Roast leg of lamb is the only meat we have ever used to teach a Passover Seder.
The following recipe for cooking roast lamb has been used for over 30 years without change to cook over 7,000 pounds of lamb. Our Passover Seders started with 12 in attendance the first year, the second year we had 125 in attendance. The next year it increased to 185 and then because of seating space it leveled off at 250 for about six years. After finding a new hall with an excellent kitchen we went to 325 and then leveled off at 350 for the remaining years.
We find most people have never eaten lamb and of those who have, many have had a bad experience. There are at least two reasons for this. First, they have eaten mutton, an older sheep. Having purchased thousands of pounds of legs of lamb, only two were mutton. To the average American they would say mutton really stinks and I can see how the people would not like it. Second, lamb must be served very hot for the best flavor.
When we first started serving full meals fro the Passover Seder we purchased the full legs which included the fat and shank bone. By purchasing lamb this way it increased the preparation time by over an hour. If you use the full legs it will be necessary to purchase .65 pounds per person. After about five years we found a butcher that provided lamb that had been trimmed, boned and rolled. If you purchase lamb like this expect to purchase .50 pounds per person.
Boneless, trimmed leg of lamb for Passover Seder
Trimmed, boneless leg of lamb can be purchased at Costco or Sam’s Club in the meat department. It will be boneless New Zealand lamb and will weigh about 6 pounds per leg. The lamb is a good quality and for this is the only lamb we purchase now. It is consistent in quality and price. Remove the strings before cooking they will get in the way when it is time to chop the cooked lamb. We always cook the lamb quite well done and the string will burn into the meat causing some meat loss. We fill the deep roasting pans with a solid layer of lamb so the tie strings are not necessary. Cook the lamb fat side up.
When cooking for a large crowd it is best to purchase disposable aluminium pans. This will greatly reduce the clean up time. Double the pans because each pan can hold about 42 pounds of lamb. The dark outer coating on these legs of lamb is only a thin crust on the fat caused by basting with honey and butter. This will be discarded.
The lamb will cook much like a roast. We cook it without being covered and baste it every half hour with honey and butter and the drippings from the pan.
175+ pounds (always weigh heavy rather than light)
6:00 pm service, the lamb will be eaten around 7:00pm.
You will need to start preparing the lamb at 8:00 am.
The lamb needs to be in the preheated ovens or electric portable roasters no later than 9:00 am. By 1:30 they should be done. Those cooked in the ovens will have a black burnt covering on top. This will not cause a problem as this will be the fat side up and the honey and butter baste will cause it to turn black. The legs cooked in large white roasters will not darken.

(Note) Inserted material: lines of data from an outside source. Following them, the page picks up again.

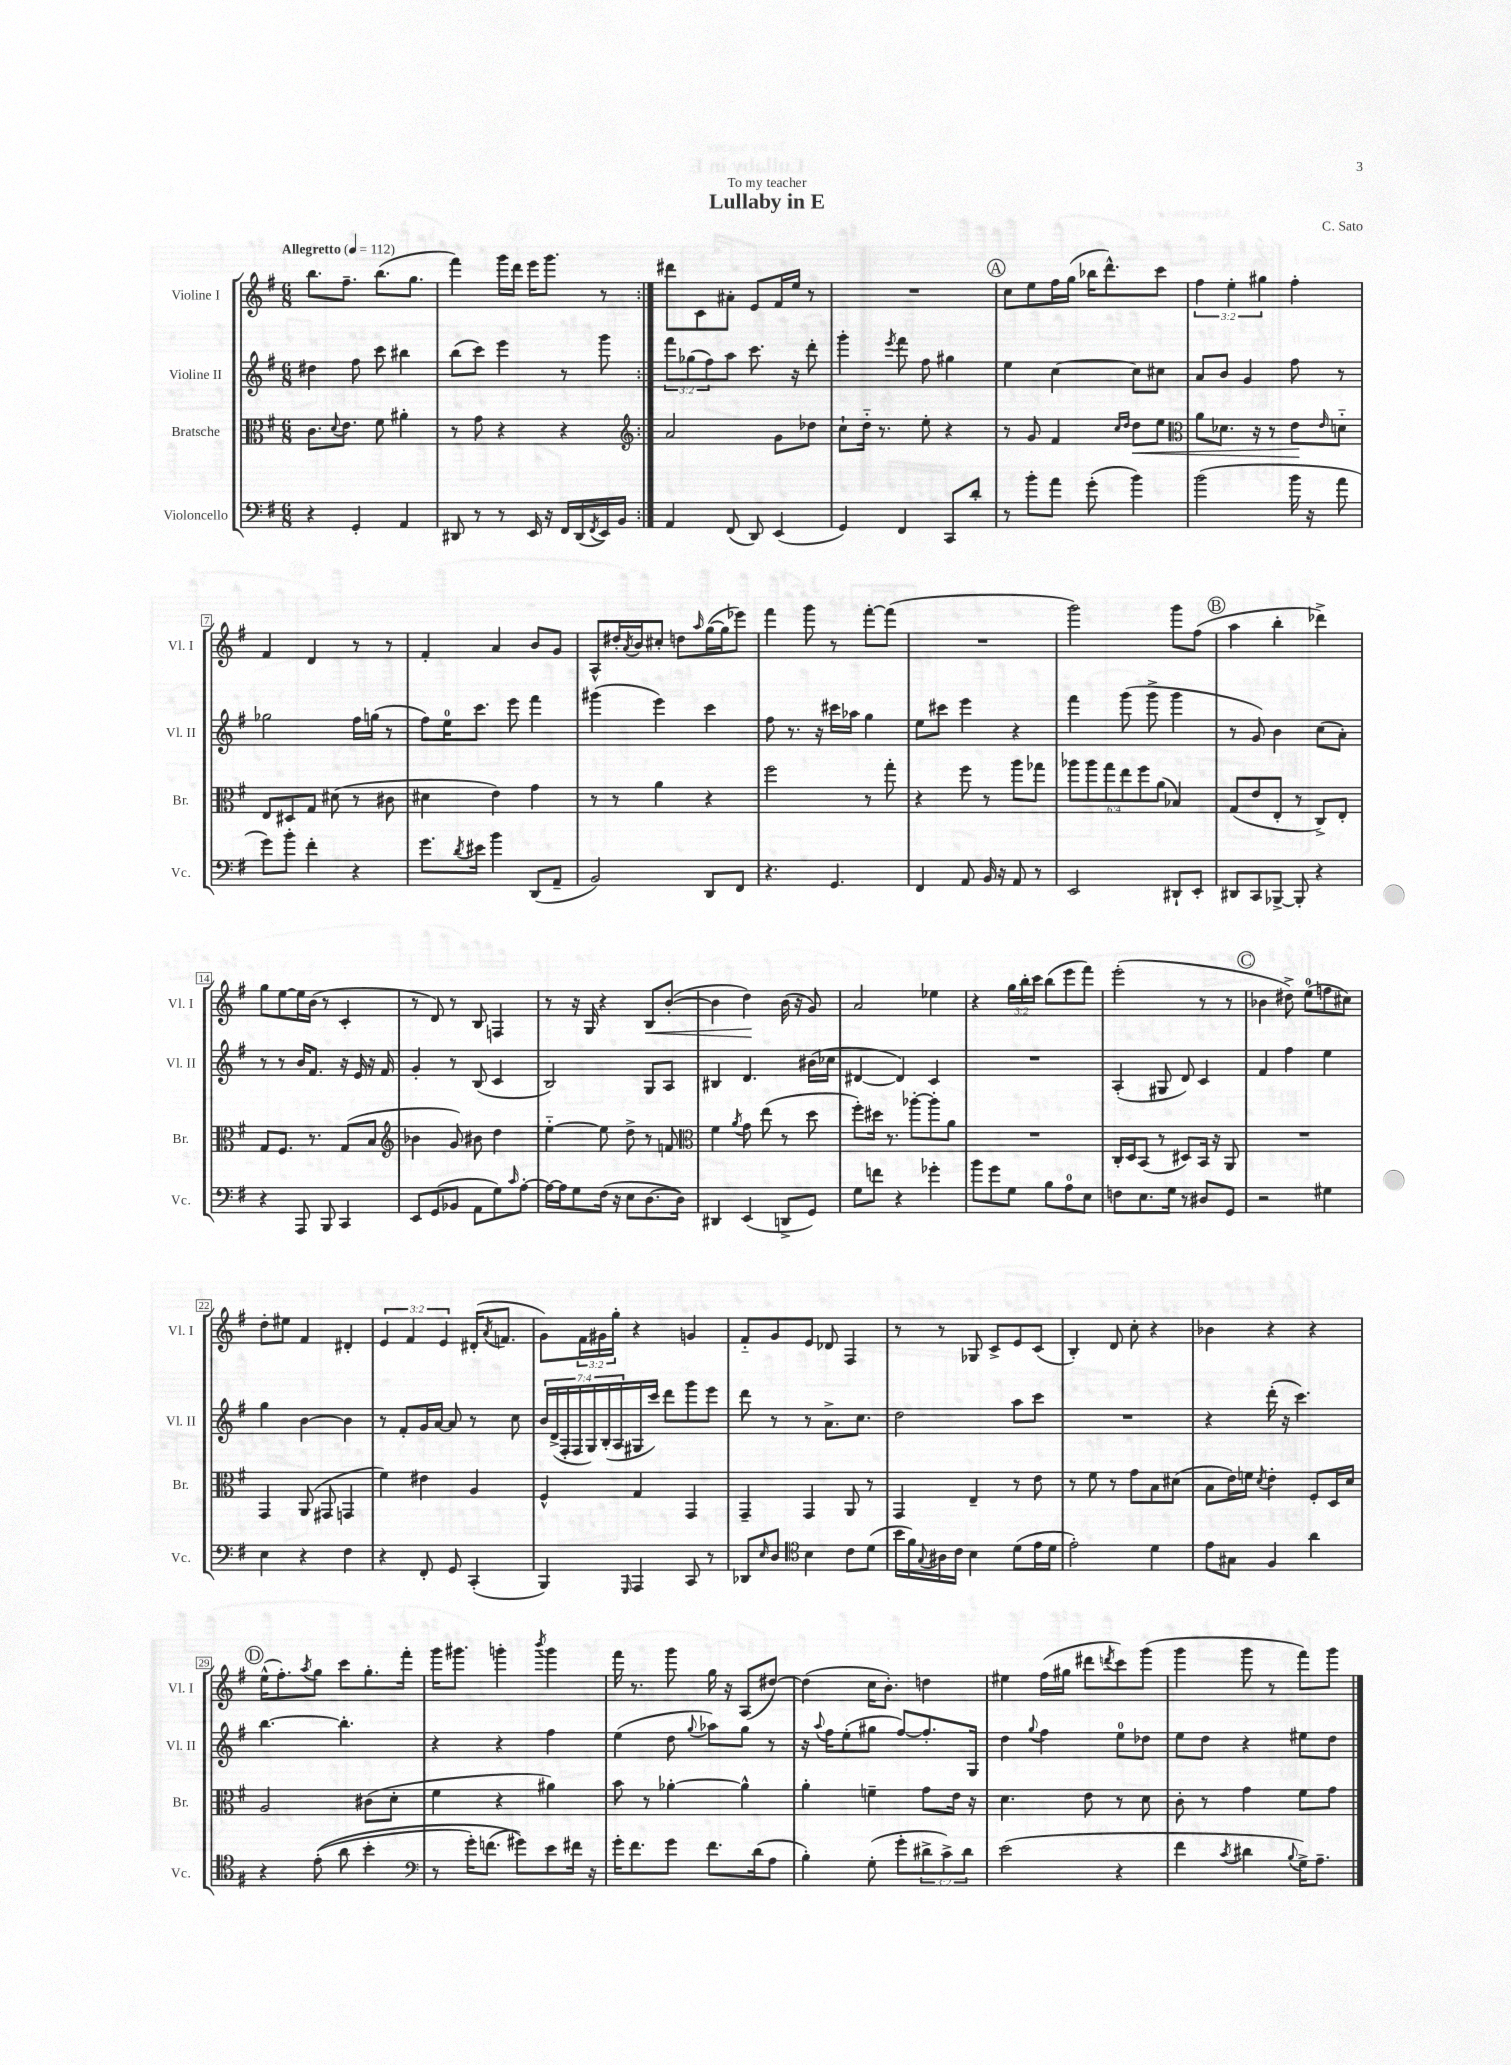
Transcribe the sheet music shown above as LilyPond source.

\header { title = "Lullaby in E" composer = "C. Sato" dedication = "To my teacher" }
<<
\new StaffGroup <<
\new Staff = "s0" \with { instrumentName = "Violine I" shortInstrumentName = "Vl. I" } {
    \clef treble \key g \major \numericTimeSignature \time 6/8 \override Staff.TupletNumber.text = #tuplet-number::calc-fraction-text \tempo "Allegretto" 4 = 112
    \repeat volta 2 { b''8. fis''8.-- b''8.( g''8. |
    fis'''4) g'''16 d'''16 e'''16 g'''8. r8 | }
    dis'''8 c'8 ais'8-. e'8 fis'16 e''16 r8 |
    R2. |
    \mark \markup { \circle "A" } c''8 e''8 fis''16 g''16( bes''16 d'''8.-^) c'''8 |
    \tuplet 3/2 { fis''4 e''4-. gis''4 } fis''4-. |
    fis'4 d'4 r8 r8 |
    fis'4-. a'4 b'8 g'8 |
    a8-^ dis''16-. \acciaccatura { a'8 } b'16 cis''8-. d''8 \grace { a''16 } g''16~( g''16 ees'''8) |
    fis'''4 g'''8 r8 fis'''8~-. fis'''8( |
    R2. |
    g'''2) g'''8 fis''8( |
    \mark \markup { \circle "B" } a''4 b''4-. des'''4->) |
    g''8 e''8~ e''16 b'16( r8 c'4-. |
    r8 d'8) r8 b8 f4 |
    r8 r16 g16 r4 b8\< b'8~-.( |
    b'4 d''4\!) b'16( r16 g'8) |
    a'2 ees''4 |
    r4 \tuplet 3/2 { g''16 b''16-. c'''16 } b''8( e'''8 fis'''8) |
    e'''2-.( r8 r8 |
    \mark \markup { \circle "C" } bes'4 dis''8->) e''8-0( f''8 cis''8) |
    d''8-. eis''8 fis'4 dis'4-. |
    \tuplet 3/2 { e'4 fis'4 e'4 } dis'16-.( \acciaccatura { a'8 } f'8. |
    g'8) \tuplet 3/2 { fis'16 gis'16 g''16-. } r4 g'4 |
    fis'8-_ g'8 e'8 des'8 fis4 |
    r8 r8 ges8 c'8-> e'8 c'8( |
    b4-.) d'8 c''8-. r4 |
    bes'4 r4 r4 |
    \mark \markup { \circle "D" } e''16-^( fis''8.-.) \acciaccatura { a''8 } g''8 c'''8 g''8.-. fis'''16-. |
    g'''16 gis'''8. g'''4-. \acciaccatura { b'''8 } g'''4 |
    fis'''16 r8. g'''8 g''16 r16 a8( dis''8~) |
    dis''4( c''16 b'8.-.) d''4 |
    eis''4 fis''16( gis''16 dis'''8 \acciaccatura { d'''8 } c'''8) g'''8( |
    g'''4 g'''8 r8 fis'''8) g'''8 \bar "|." |
}
\new Staff = "s1" \with { instrumentName = "Violine II" shortInstrumentName = "Vl. II" } {
    \clef treble \key g \major \numericTimeSignature \time 6/8 \override Staff.TupletNumber.text = #tuplet-number::calc-fraction-text
    \repeat volta 2 { dis''4 fis''8 c'''8 bis''4 |
    b''8( c'''8) e'''4 r8 g'''8 | }
    \tuplet 3/2 { fis'''8 ges''8( fis''8) } a''8 c'''8. r16 d'''8-. |
    g'''4-. \acciaccatura { e'''8 } fis'''8 fis''8 gis''4 |
    \mark \markup { \circle "A" } e''4 c''4~ c''8 cis''8 |
    a'8 b'8 g'4 fis''8 r8 |
    ges''2 fis''16 g''16( r8 |
    fis''8) e''16-0 c'''8. e'''8 fis'''4 |
    gis'''4( e'''4) c'''4 |
    fis''8 r8. r16 cis'''16 aes''16 g''4 |
    e''8 cis'''8 e'''4 r4 |
    fis'''4 g'''8( g'''8-> g'''4 |
    \mark \markup { \circle "B" } r8 g'8) b'4 c''8( a'8-.) |
    r8 r8 b'16 fis'8. r16 e'16 r16 fis'16 |
    g'4-. r8 b8( c'4 |
    b2) g8 a8 |
    bis4 d'4. bis'16( ces''16 |
    dis'4~ dis'4) c'4 |
    R2. |
    a4-.( gis8 d'8) c'4 |
    \mark \markup { \circle "C" } fis'4 fis''4 e''4 |
    g''4 b'4~ b'4 |
    r8 fis'8-. g'16 a'16~ a'8 r8 c''8 |
    \tuplet 7/4 { b'16 d'16->( fis16-. fis16 g16) b16-.( a16 } gis16 c'''16) d'''8 g'''8 e'''8 |
    d'''8 r8 r8 a'8.-> c''8. |
    d''2 a''8 c'''8 |
    R2. |
    r4 d'''16-.( r16 c'''4.) |
    \mark \markup { \circle "D" } b''4.~ b''4.-. |
    r4 r4 fis''4 |
    e''4( d''8 \appoggiatura { g''8 } aes''8) g''8 r8 |
    r16 \appoggiatura { a''8 } fis''16 e''8-.( gis''8 fis''8~) fis''8.-. g16 |
    d''4 \appoggiatura { g''8 } fis''4 e''8-0 des''8 |
    e''8 d''8 r4 eis''8 d''8 \bar "|." |
}
\new Staff = "s2" \with { instrumentName = "Bratsche" shortInstrumentName = "Br." } {
    \clef alto \key g \major \numericTimeSignature \time 6/8 \override Staff.TupletNumber.text = #tuplet-number::calc-fraction-text
    \repeat volta 2 { c'8. \appoggiatura { d'8 } e'8. fis'8 ais'4-. |
    r8 g'8 r4 r4 | }
    \clef treble a'2 g'8 des''8 |
    c''8-! d''16-_ r8. e''8-. r4 |
    \mark \markup { \circle "A" } r8 g'8 fis'4 \grace { c''16 d''16 } d''8\< e''8 |
    \clef alto a'8 des'8. r16 r8 e'8\! \grace { e'16 } d'8-_ |
    e8 dis8 g8 dis'8( r8 cis'8 |
    dis'4 e'4) g'4 |
    r8 r8 a'4 r4 |
    fis''2 r8 g''8-. |
    r4 fis''8 r8 a''8 ges''8 |
    \tuplet 6/4 { aes''8 aes''8 g''8 e''8 fis''8 a'8( } bes4) |
    \mark \markup { \circle "B" } g8( e'8 e8-. r8 c8->) e8-. |
    g8 fis8. r8. g8( b8 |
    \clef treble bes'4 g'8) bis'8 d''4 |
    e''4~-_ e''8 d''8-> r8 f'8 |
    \clef alto fis'4 \acciaccatura { a'8 } g'8 e''8( r8 d''8 |
    fis''8-.) dis''16 r8. aes''8~-. aes''8-. a'8 |
    R2. |
    c16-. d16 b,8( r8 dis8) b,16 r16 a,8 |
    \mark \markup { \circle "C" } R2. |
    g,4 a,8( gis,8 g,4 |
    fis'4) eis'4 a4 |
    fis4-^ g4 g,4 |
    g,4-- g,4 a,8 r8 |
    g,4 e4-- r8 e'8 |
    r8 fis'8 r8 g'8 b8 dis'8( |
    b8 e'16) f'16 \acciaccatura { d'8 } e'4-. fis8-. d16 d'16 |
    \mark \markup { \circle "D" } a2 cis'8( d'8-. |
    fis'4 r4 ais'4) |
    b'8 r8 aes'4~-. aes'4-^ |
    a'4-. f'4-- g'8 e'16 r16 |
    d'4. e'8 r8 d'8 |
    c'8-. r8 g'4 fis'8 g'8 \bar "|." |
}
\new Staff = "s3" \with { instrumentName = "Violoncello" shortInstrumentName = "Vc." } {
    \clef bass \key g \major \numericTimeSignature \time 6/8 \override Staff.TupletNumber.text = #tuplet-number::calc-fraction-text
    \repeat volta 2 { r4 g,4-. a,4 |
    dis,8 r8 r8 e,16 r16 fis,16 dis,16( \acciaccatura { fis,8 } e,16) b,16 | }
    a,4 fis,8( d,8) e,4( |
    g,4) fis,4 c,8 d'8-. |
    \mark \markup { \circle "A" } r8 b'8-. a'8 g'8-.( b'4) |
    b'2( b'16 r16 a'8 |
    g'8) b'8-. fis'4-. r4 |
    g'8. \acciaccatura { d'8 } eis'16 b'4 d,8( a,8-- |
    b,2) d,8 fis,8 |
    r4. g,4. |
    fis,4 a,8 b,16 r16 a,8 r8 |
    e,2 dis,8-! e,8-. |
    \mark \markup { \circle "B" } dis,8 c,8 bes,,8~-> bes,,8-. r4 |
    r4 a,,8 b,,8 c,4 |
    e,8 g,8( bes,8 a,8 g8) \grace { c'16 } a8~-. |
    a16~ a16 g8 fis16( r16 e8 d8.~ d16) |
    dis,4 e,4( d,8-> g,8) |
    g8 f'8 r4 ges'4-. |
    b'8 g'8 g8 b8 a8-0 e8 |
    f8 e8. g16 r8 dis8 g,8 |
    \mark \markup { \circle "C" } r2 gis4 |
    e4 r4 fis4 |
    r4 fis,8-. g,8 c,4-.( |
    b,,4) \grace { g,,16 } a,,4 c,8 r8 |
    des,8 \grace { e16 } d8 \clef tenor b4 c'8 d'8( |
    b'16 fis'16) \appoggiatura { g8 } ais16 c'16 b4 d'8( e'16 d'16 |
    e'2-.) d'4 |
    e'8 gis8 fis4 a'4 |
    \mark \markup { \circle "D" } r4 e'8-.(\( a'8 b'4-. |
    \clef bass r8 g'16-.) f'8.( gis'8)\) e'8 fis'16 r16 |
    g'16-. fis'8. g'8 fis'8. d'16( a8 |
    b4-.) g8-.( g'8-. \tuplet 3/2 { dis'8-> c'8->) dis'8 } |
    e'2( r4 |
    fis'4 \acciaccatura { c'8 } dis'4 \appoggiatura { b8 } g16->) a8.-- \bar "|." |
}
>>
>>
\layout { \context { \Score \override BarNumber.stencil = #(make-stencil-boxer 0.1 0.3 ly:text-interface::print) } }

At about 1:30 take the most tender meat from the oven first and lay out on large cooking sheets to partially cool. Do not wait for it to completely cool. Remove as much fat as possible with a sharp knife then chop the large hunks of cooked meat with an Ulu or meat cleaver.
Start pulling the meat apart like “pulled pork BBQ” and remove all the fat and gristle. It is very important to remove all the fat and gristle because people who have never eaten roast lamb will be very disappointed if they find any in their meat.
Put the cleaned lamb in large pans and sprinkle over the top of the meat drippings from the roasting pans and water. Cover with aluminum foil and put back in a 200-degree oven until ready to be served.
Use one serving plate for a table that will sit eight people. When serving, have the proper number of plates to be filled set out on a large table and put an equal amount of lamb in each plate. Cover each of these plates with a Styrofoam plate to keep the meat hot. Try to do this as quickly as possible because it is important to keep the meat hot.
Leg of Lamb Boneless leg of lamb: Purchase .50 pound of meat per person.
With bone: .65 pounds per person
Purchase a little more than needed.
Wash the meat and remove any string netting. Liberally season with salt and garlic salt. Place several legs in a deep pan and place in a 350-degree oven.
Butter 2 pounds
Honey 2/3 quart
When cooking real good Continue to baste every 20 to 30 minutes until the meat is tender. By this time, the meat will be black on the outside, but this won’t hurt anything. You can cover the lamb with aluminum foil if it gets to burnt. Be careful to never turn a basting bulb up on end as this will cause the hot liquid to squirt out the top and could burn someone. Always hold it with the end down.
If you are cooking for a much smaller group of people, make adjustments according to the size of the crowd.